Liss throws us into a story where the Spider is already well into his career, and it’s far less of a revenge tale than it is a bloodletting. It’s not personal, with the Spider, it’s a societal disease, and he’s deranged enough to think he’s the cure. Yet Liss taps back into the early pulp sensibilities to keep this violent murderer firmly in the center of the supposedly heroic action. The Spider may be updated for a modern audience in this series, but his unrestrained, unrepentant approach to cleaning up the city is a throwback to the days before the Hays Code of the cinema helped usher in a neutered age of genre storytelling, and long before the Comics Code Authority imposed its simplistic morality on what happened on and off panel.

No, this new Spider comic is amoral to the core. A narrative bullet right into the guts of the reader, with the creepy gaze of supernaturalism looking on.

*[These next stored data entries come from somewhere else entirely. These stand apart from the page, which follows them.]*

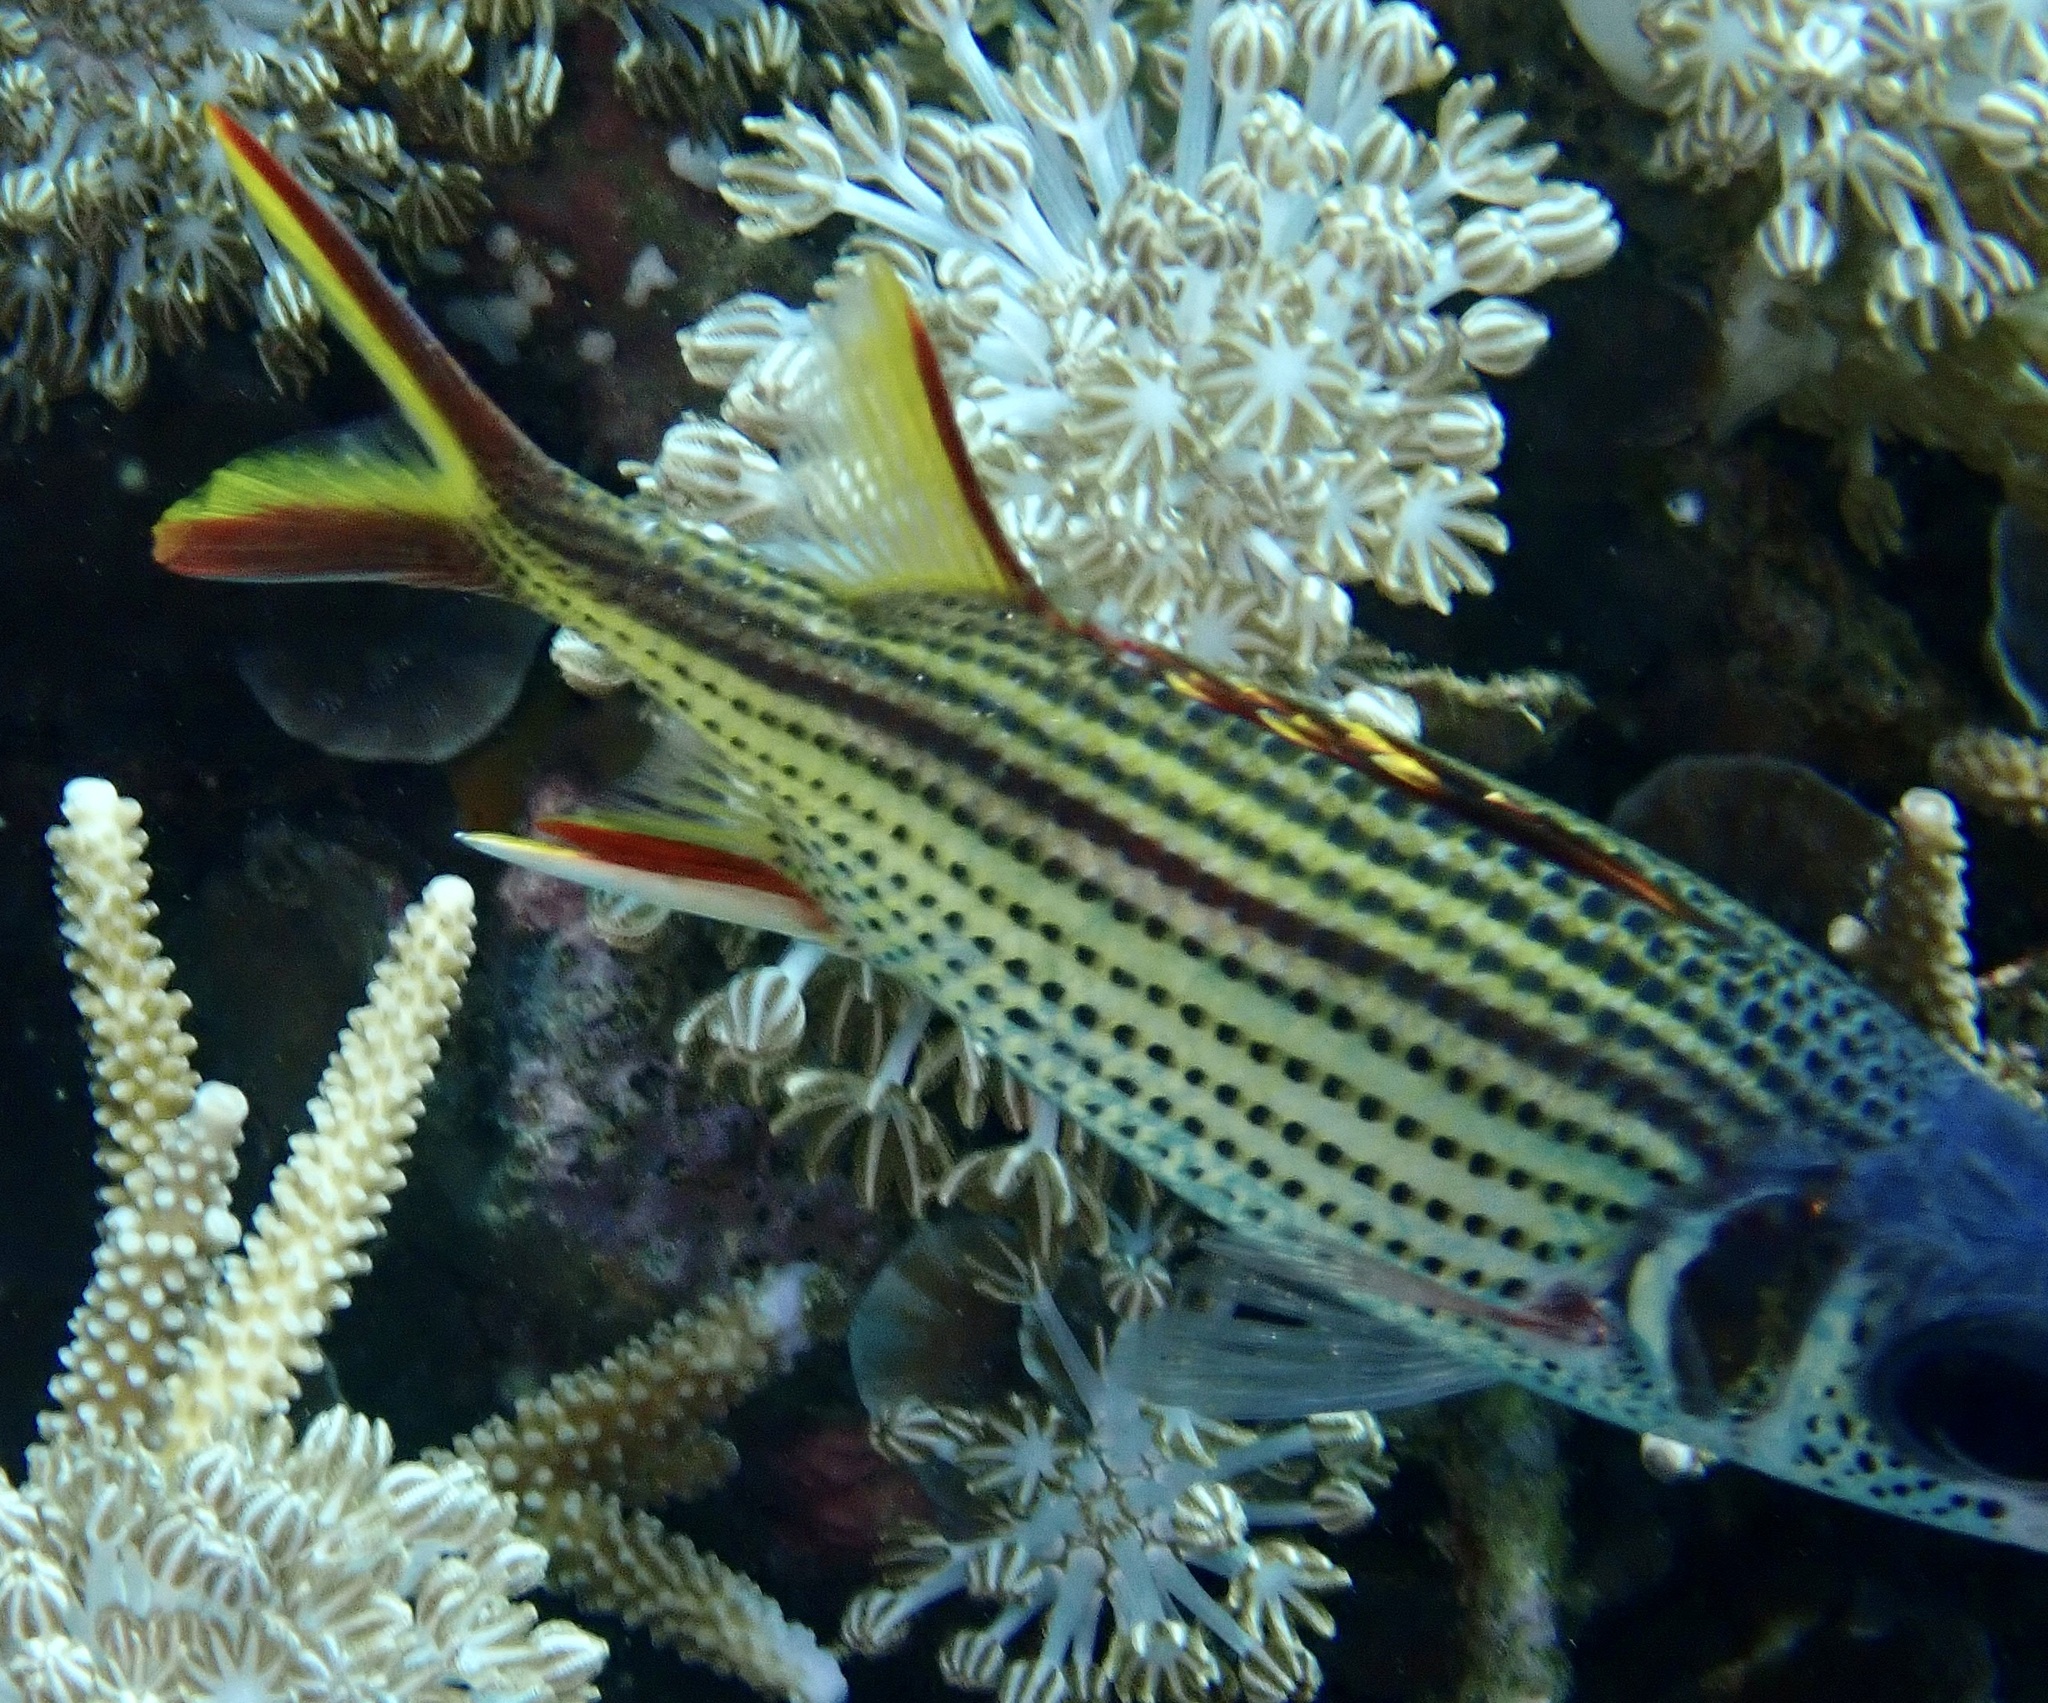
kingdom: Animalia
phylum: Chordata
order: Beryciformes
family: Holocentridae
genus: Neoniphon
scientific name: Neoniphon sammara
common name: Sammara squirrelfish
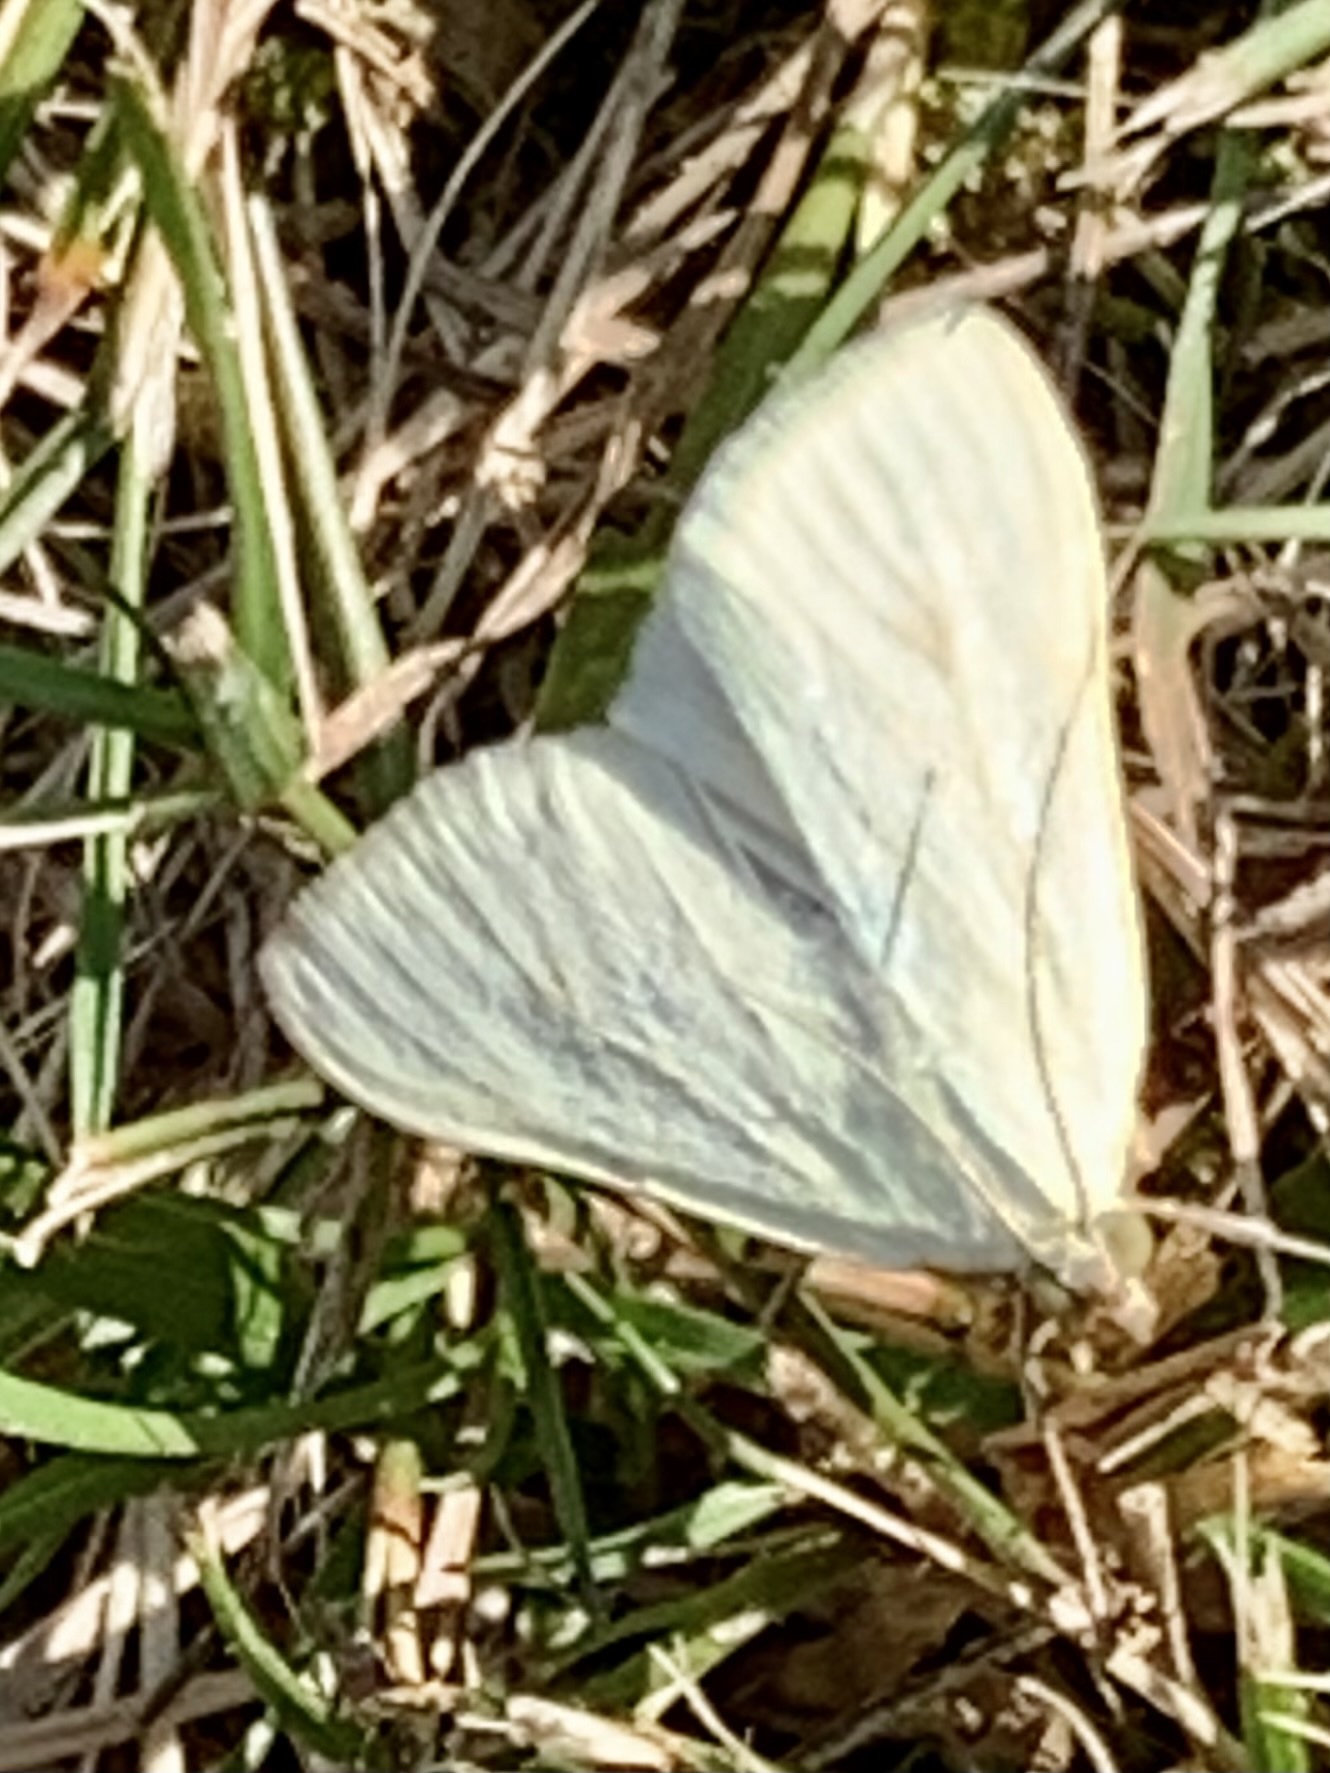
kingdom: Animalia
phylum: Arthropoda
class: Insecta
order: Lepidoptera
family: Crambidae
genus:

Tim Callahan hasn’t seen much of the Colton Worley art for the interior of the comic, but he thinks that Francesco Francavilla variant cover for The Spider #1 looks just about perfect.

2 comments
cory jameson
1. cory jameson
"Yet Liss taps back into the early pulp sensibilities to keep this violent murderer firmly in the center of the supposedly heroic action. The Spider may be updated for a modern audience in this series, but his unrestrained, unrepentant approach to cleaning up the city is a throwback to the days before the Hays Code of the cinema helped usher in a neutered age of genre storytelling, and long before the Comics Code Authority imposed its simplistic morality on what happened on and off panel."

Thanks the gods. Censorship has ruined too many genre stories to count. I'll be checking out "THE SPIDER" by Liss.
cory jameson
2. Rick Deckard
Honestly I think film makers were aided by the hayes code. It kept scandels over hollywood to a minimum and really forced them to use their brains to get in all the stuff they wanted to get in and have if pass censors. Look at the dialog and tension in the scenes leading up to Rick and Ilsa's one night stand in casablanca and its all perfect and intersting and engaging. It treats you like you have a brain and you still know they had a tryst vs. today where it'd be a rated r sex scene without any nuance put in there for shock value or to draw the 18-40 demographic for the simple skin show.